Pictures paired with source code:

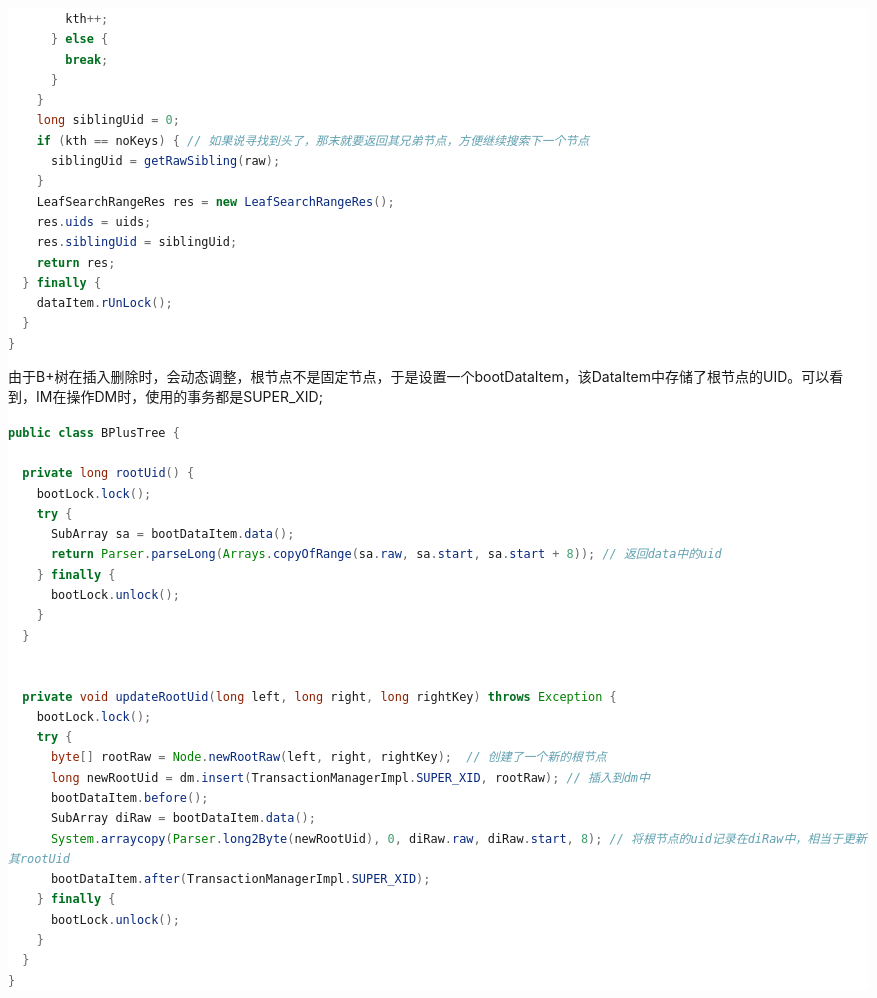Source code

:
 ```java
        kth++;
      } else {
        break;
      }
    }
    long siblingUid = 0;
    if (kth == noKeys) { // 如果说寻找到头了，那末就要返回其兄弟节点，方便继续搜索下一个节点
      siblingUid = getRawSibling(raw);
    }
    LeafSearchRangeRes res = new LeafSearchRangeRes();
    res.uids = uids;
    res.siblingUid = siblingUid;
    return res;
  } finally {
    dataItem.rUnLock();
  }
}
```

由于B+树在插入删除时，会动态调整，根节点不是固定节点，于是设置一个bootDataItem，该DataItem中存储了根节点的UID。可以看到，IM在操作DM时，使用的事务都是SUPER_XID;

```java
public class BPlusTree {

  private long rootUid() {
    bootLock.lock();
    try {
      SubArray sa = bootDataItem.data();
      return Parser.parseLong(Arrays.copyOfRange(sa.raw, sa.start, sa.start + 8)); // 返回data中的uid
    } finally {
      bootLock.unlock();
    }
  }


  private void updateRootUid(long left, long right, long rightKey) throws Exception {
    bootLock.lock();
    try {
      byte[] rootRaw = Node.newRootRaw(left, right, rightKey);  // 创建了一个新的根节点
      long newRootUid = dm.insert(TransactionManagerImpl.SUPER_XID, rootRaw); // 插入到dm中
      bootDataItem.before();
      SubArray diRaw = bootDataItem.data();
      System.arraycopy(Parser.long2Byte(newRootUid), 0, diRaw.raw, diRaw.start, 8); // 将根节点的uid记录在diRaw中，相当于更新其rootUid
      bootDataItem.after(TransactionManagerImpl.SUPER_XID);
    } finally {
      bootLock.unlock();
    }
  }
}
```

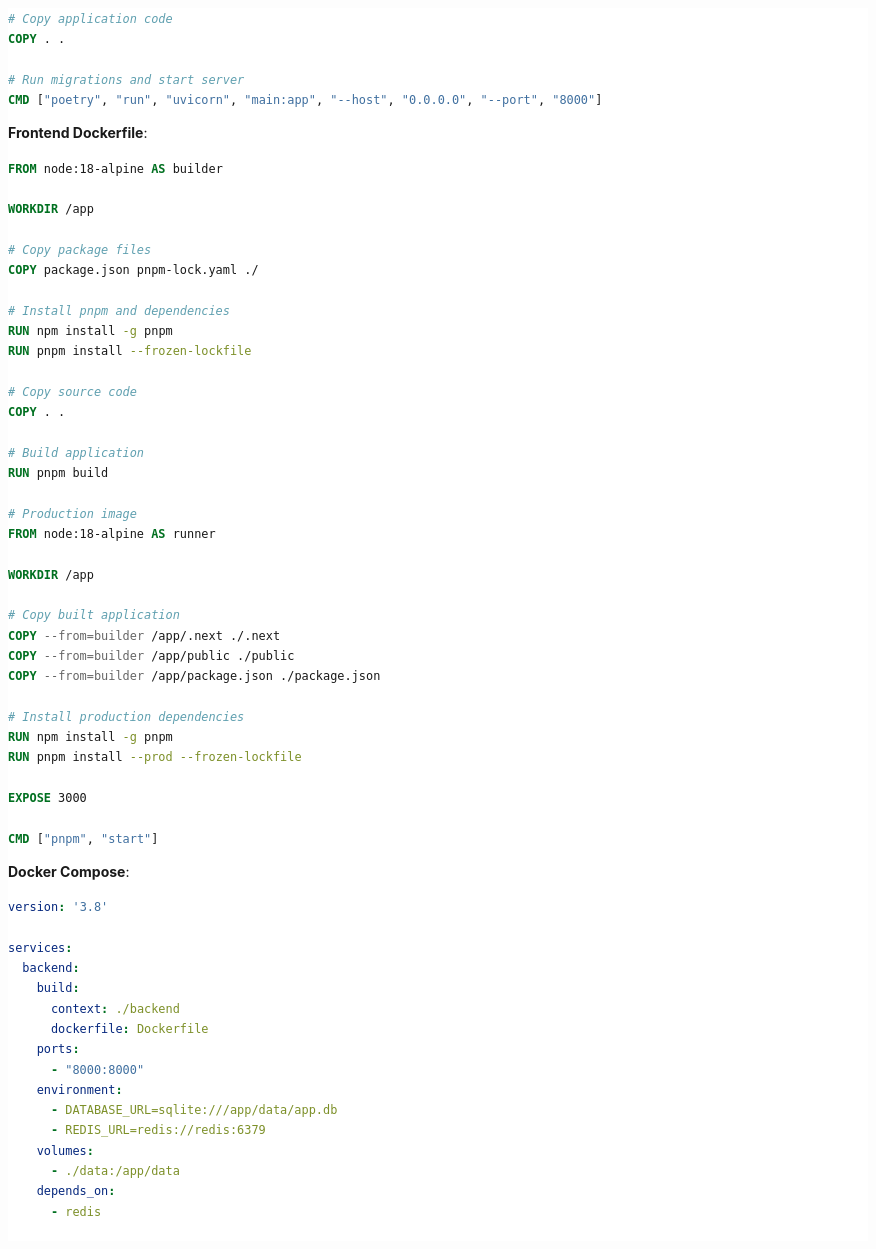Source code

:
 ```dockerfile
# Copy application code
COPY . .

# Run migrations and start server
CMD ["poetry", "run", "uvicorn", "main:app", "--host", "0.0.0.0", "--port", "8000"]
```

**Frontend Dockerfile**:
```dockerfile
FROM node:18-alpine AS builder

WORKDIR /app

# Copy package files
COPY package.json pnpm-lock.yaml ./

# Install pnpm and dependencies
RUN npm install -g pnpm
RUN pnpm install --frozen-lockfile

# Copy source code
COPY . .

# Build application
RUN pnpm build

# Production image
FROM node:18-alpine AS runner

WORKDIR /app

# Copy built application
COPY --from=builder /app/.next ./.next
COPY --from=builder /app/public ./public
COPY --from=builder /app/package.json ./package.json

# Install production dependencies
RUN npm install -g pnpm
RUN pnpm install --prod --frozen-lockfile

EXPOSE 3000

CMD ["pnpm", "start"]
```

**Docker Compose**:
```yaml
version: '3.8'

services:
  backend:
    build: 
      context: ./backend
      dockerfile: Dockerfile
    ports:
      - "8000:8000"
    environment:
      - DATABASE_URL=sqlite:///app/data/app.db
      - REDIS_URL=redis://redis:6379
    volumes:
      - ./data:/app/data
    depends_on:
      - redis
  
```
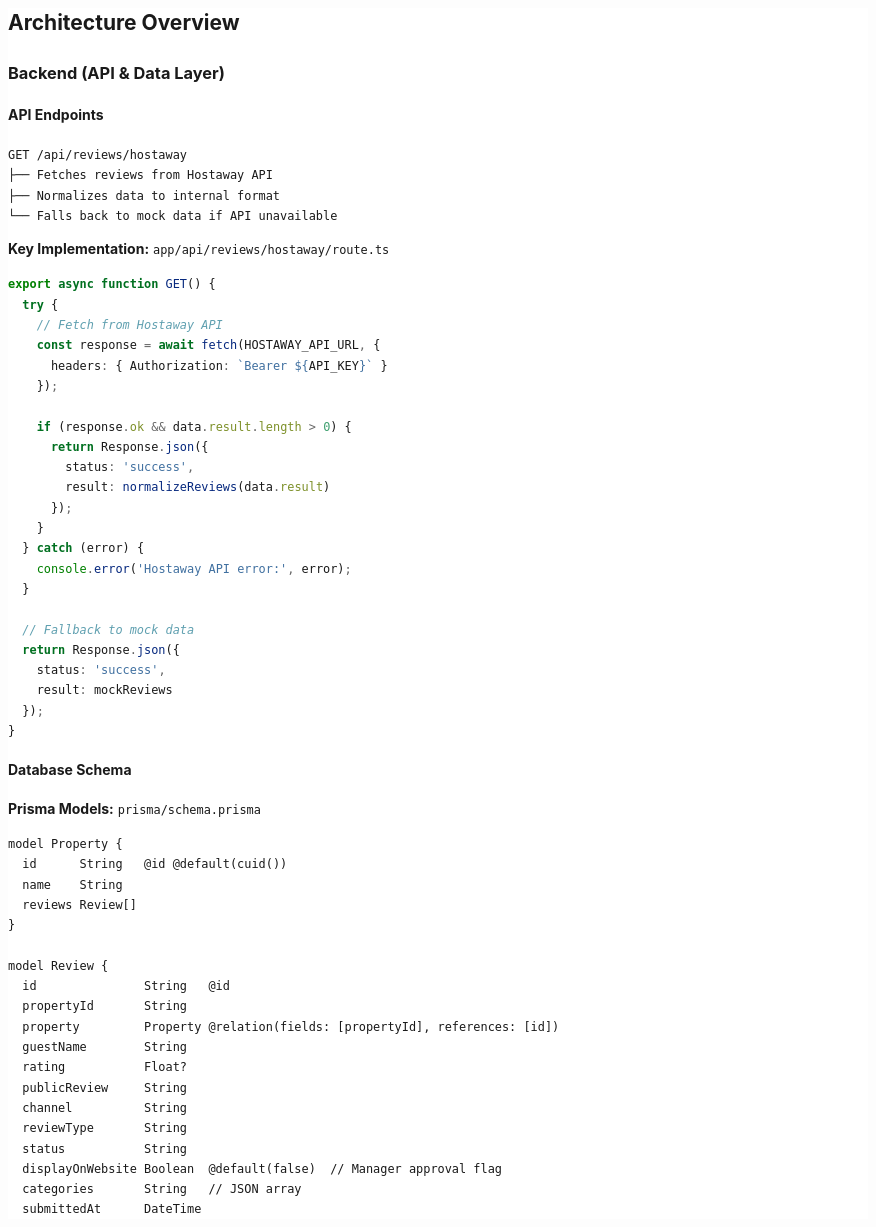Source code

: 
## Architecture Overview

### Backend (API & Data Layer)

#### API Endpoints
```
GET /api/reviews/hostaway
├── Fetches reviews from Hostaway API
├── Normalizes data to internal format
└── Falls back to mock data if API unavailable
```

**Key Implementation:** `app/api/reviews/hostaway/route.ts`

```typescript
export async function GET() {
  try {
    // Fetch from Hostaway API
    const response = await fetch(HOSTAWAY_API_URL, {
      headers: { Authorization: `Bearer ${API_KEY}` }
    });

    if (response.ok && data.result.length > 0) {
      return Response.json({
        status: 'success',
        result: normalizeReviews(data.result)
      });
    }
  } catch (error) {
    console.error('Hostaway API error:', error);
  }

  // Fallback to mock data
  return Response.json({
    status: 'success',
    result: mockReviews
  });
}
```

#### Database Schema

**Prisma Models:** `prisma/schema.prisma`

```prisma
model Property {
  id      String   @id @default(cuid())
  name    String
  reviews Review[]
}

model Review {
  id               String   @id
  propertyId       String
  property         Property @relation(fields: [propertyId], references: [id])
  guestName        String
  rating           Float?
  publicReview     String
  channel          String
  reviewType       String
  status           String
  displayOnWebsite Boolean  @default(false)  // Manager approval flag
  categories       String   // JSON array
  submittedAt      DateTime

```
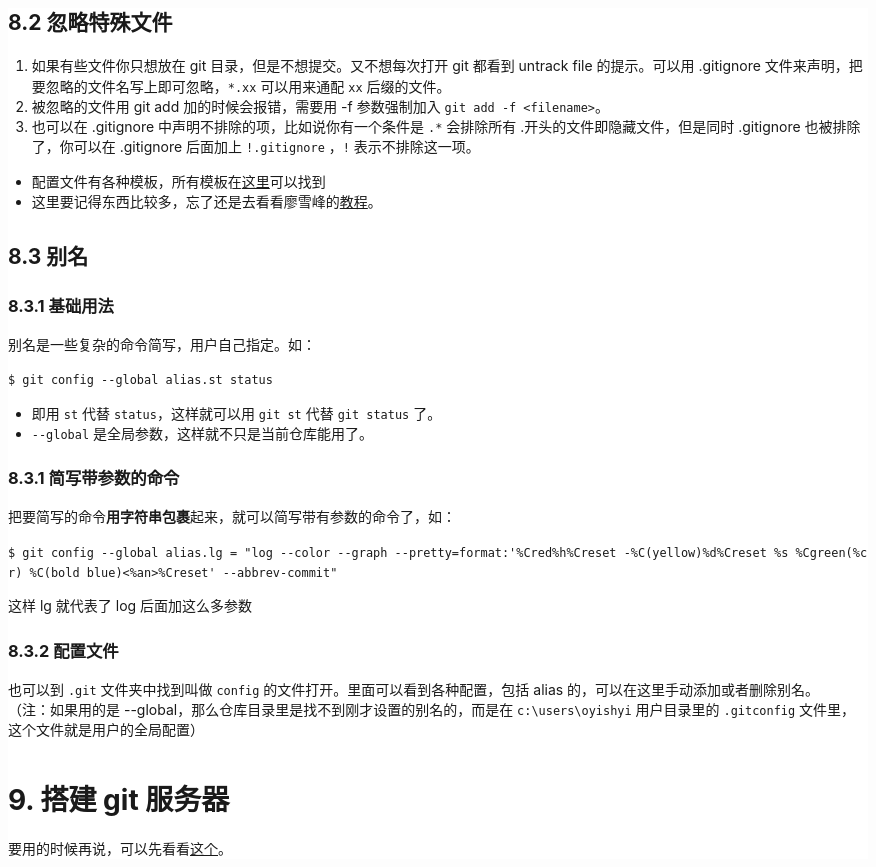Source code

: ## 8.2 忽略特殊文件
1. 如果有些文件你只想放在 git 目录，但是不想提交。又不想每次打开 git 都看到 untrack file 的提示。可以用 .gitignore 文件来声明，把要忽略的文件名写上即可忽略，`*.xx` 可以用来通配 `xx` 后缀的文件。
2. 被忽略的文件用 git add 加的时候会报错，需要用 -f 参数强制加入 `git add -f <filename>`。
3. 也可以在 .gitignore 中声明不排除的项，比如说你有一个条件是 `.*` 会排除所有 .开头的文件即隐藏文件，但是同时 .gitignore 也被排除了，你可以在 .gitignore 后面加上 `!.gitignore` ，`!` 表示不排除这一项。
- 配置文件有各种模板，所有模板在<a href="https://github.com/github/gitignore">这里</a>可以找到
- 这里要记得东西比较多，忘了还是去看看廖雪峰的<a href="https://www.liaoxuefeng.com/wiki/896043488029600/900004590234208">教程</a>。

## 8.3 别名
### 8.3.1 基础用法
别名是一些复杂的命令简写，用户自己指定。如：<br>
```
$ git config --global alias.st status
```
- 即用 `st` 代替 `status`，这样就可以用 `git st` 代替 `git status` 了。<br>
- `--global` 是全局参数，这样就不只是当前仓库能用了。<br>
### 8.3.1 简写带参数的命令
把要简写的命令**用字符串包裹**起来，就可以简写带有参数的命令了，如：
```
$ git config --global alias.lg = "log --color --graph --pretty=format:'%Cred%h%Creset -%C(yellow)%d%Creset %s %Cgreen(%cr) %C(bold blue)<%an>%Creset' --abbrev-commit"
```
这样 lg 就代表了 log 后面加这么多参数
### 8.3.2 配置文件
也可以到 `.git` 文件夹中找到叫做 `config` 的文件打开。里面可以看到各种配置，包括 alias 的，可以在这里手动添加或者删除别名。<br>
（注：如果用的是 --global，那么仓库目录里是找不到刚才设置的别名的，而是在 `c:\users\oyishyi` 用户目录里的 `.gitconfig` 文件里，这个文件就是用户的全局配置）

# 9. 搭建 git 服务器
要用的时候再说，可以先看看<a href="https://www.liaoxuefeng.com/wiki/896043488029600/899998870925664">这个</a>。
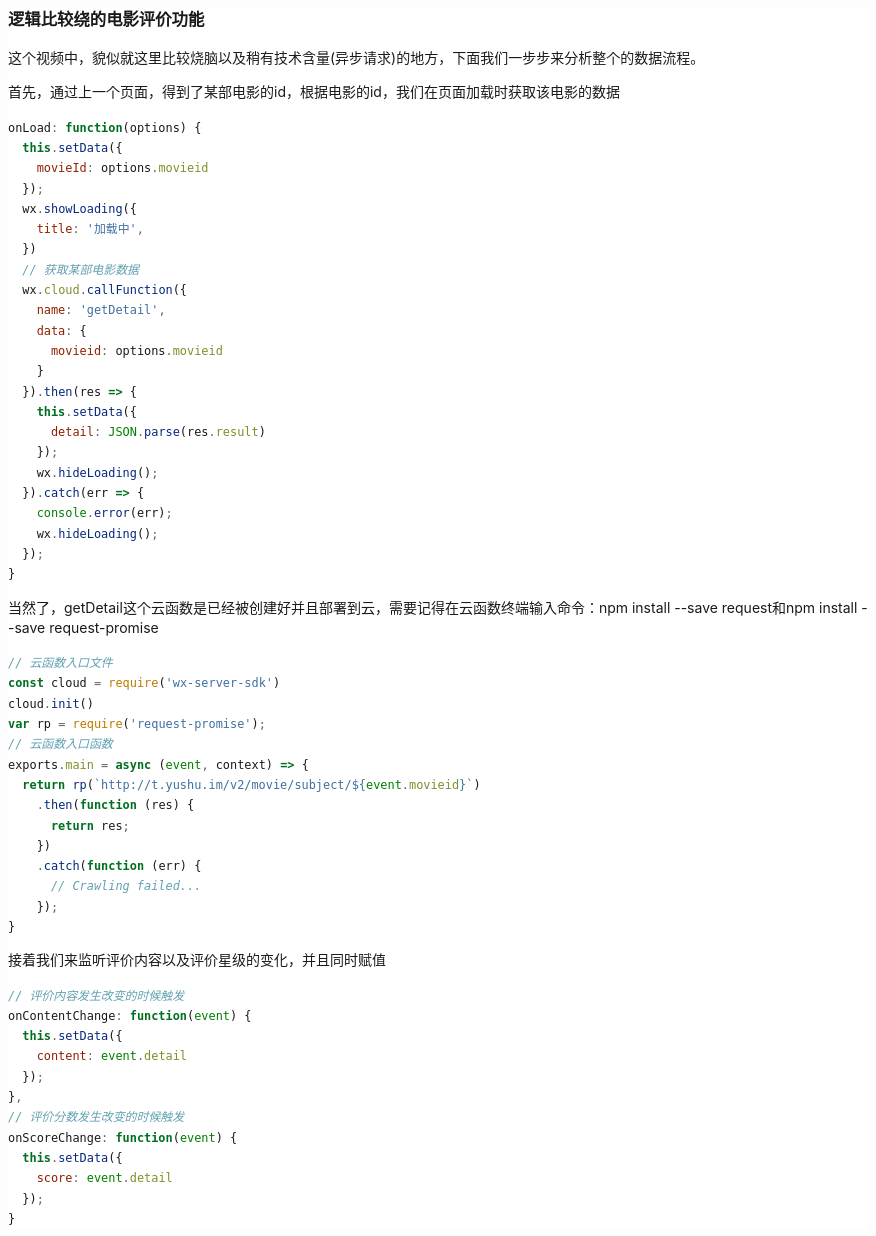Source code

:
 ```js
```

### 逻辑比较绕的电影评价功能
这个视频中，貌似就这里比较烧脑以及稍有技术含量(异步请求)的地方，下面我们一步步来分析整个的数据流程。<br>

首先，通过上一个页面，得到了某部电影的id，根据电影的id，我们在页面加载时获取该电影的数据
```js
onLoad: function(options) {
  this.setData({
    movieId: options.movieid
  });
  wx.showLoading({
    title: '加载中',
  })
  // 获取某部电影数据
  wx.cloud.callFunction({
    name: 'getDetail',
    data: {
      movieid: options.movieid
    }
  }).then(res => {
    this.setData({
      detail: JSON.parse(res.result)
    });
    wx.hideLoading();
  }).catch(err => {
    console.error(err);
    wx.hideLoading();
  });
}
```

当然了，getDetail这个云函数是已经被创建好并且部署到云，需要记得在云函数终端输入命令：npm install --save request和npm install --save request-promise
```js
// 云函数入口文件
const cloud = require('wx-server-sdk')
cloud.init()
var rp = require('request-promise');
// 云函数入口函数
exports.main = async (event, context) => {
  return rp(`http://t.yushu.im/v2/movie/subject/${event.movieid}`)
    .then(function (res) {
      return res;
    })
    .catch(function (err) {
      // Crawling failed...
    });
}
```

接着我们来监听评价内容以及评价星级的变化，并且同时赋值
```js
// 评价内容发生改变的时候触发
onContentChange: function(event) {
  this.setData({
    content: event.detail
  });
},
// 评价分数发生改变的时候触发
onScoreChange: function(event) {
  this.setData({
    score: event.detail
  });
}
```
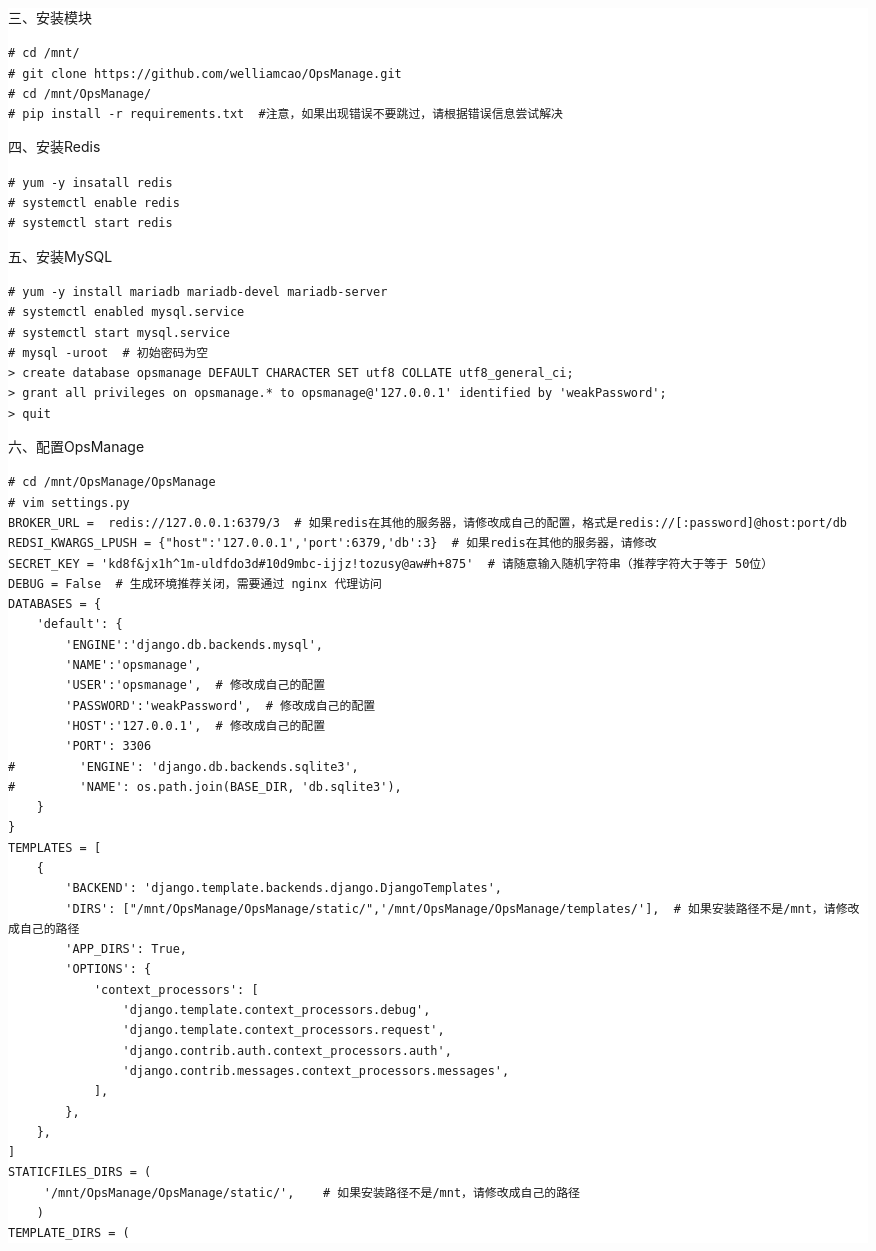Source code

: 三、安装模块
```
# cd /mnt/
# git clone https://github.com/welliamcao/OpsManage.git
# cd /mnt/OpsManage/
# pip install -r requirements.txt  #注意，如果出现错误不要跳过，请根据错误信息尝试解决
```

四、安装Redis
```
# yum -y insatall redis
# systemctl enable redis
# systemctl start redis
```

五、安装MySQL
```
# yum -y install mariadb mariadb-devel mariadb-server
# systemctl enabled mysql.service
# systemctl start mysql.service
# mysql -uroot  # 初始密码为空
> create database opsmanage DEFAULT CHARACTER SET utf8 COLLATE utf8_general_ci;
> grant all privileges on opsmanage.* to opsmanage@'127.0.0.1' identified by 'weakPassword';
> quit
```
六、配置OpsManage
```
# cd /mnt/OpsManage/OpsManage
# vim settings.py
BROKER_URL =  redis://127.0.0.1:6379/3  # 如果redis在其他的服务器，请修改成自己的配置，格式是redis://[:password]@host:port/db
REDSI_KWARGS_LPUSH = {"host":'127.0.0.1','port':6379,'db':3}  # 如果redis在其他的服务器，请修改
SECRET_KEY = 'kd8f&jx1h^1m-uldfdo3d#10d9mbc-ijjz!tozusy@aw#h+875'  # 请随意输入随机字符串（推荐字符大于等于 50位）
DEBUG = False  # 生成环境推荐关闭，需要通过 nginx 代理访问
DATABASES = {
    'default': {
        'ENGINE':'django.db.backends.mysql',
        'NAME':'opsmanage',
        'USER':'opsmanage',	 # 修改成自己的配置
        'PASSWORD':'weakPassword',	# 修改成自己的配置
        'HOST':'127.0.0.1',  # 修改成自己的配置
        'PORT': 3306
#         'ENGINE': 'django.db.backends.sqlite3',
#         'NAME': os.path.join(BASE_DIR, 'db.sqlite3'),
    }
}
TEMPLATES = [
    {
        'BACKEND': 'django.template.backends.django.DjangoTemplates',
        'DIRS': ["/mnt/OpsManage/OpsManage/static/",'/mnt/OpsManage/OpsManage/templates/'],  # 如果安装路径不是/mnt，请修改成自己的路径
        'APP_DIRS': True,
        'OPTIONS': {
            'context_processors': [
                'django.template.context_processors.debug',
                'django.template.context_processors.request',
                'django.contrib.auth.context_processors.auth',
                'django.contrib.messages.context_processors.messages',
            ],
        },
    },
]
STATICFILES_DIRS = (
     '/mnt/OpsManage/OpsManage/static/',	# 如果安装路径不是/mnt，请修改成自己的路径
    )
TEMPLATE_DIRS = (
```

* What you will do *
For each line in the entries that holds "github", return that line.

* Solution for this problem *
- 配置文件有各种模板，所有模板在<a href="https://github.com/github/gitignore">这里</a>可以找到
# git clone https://github.com/welliamcao/OpsManage.git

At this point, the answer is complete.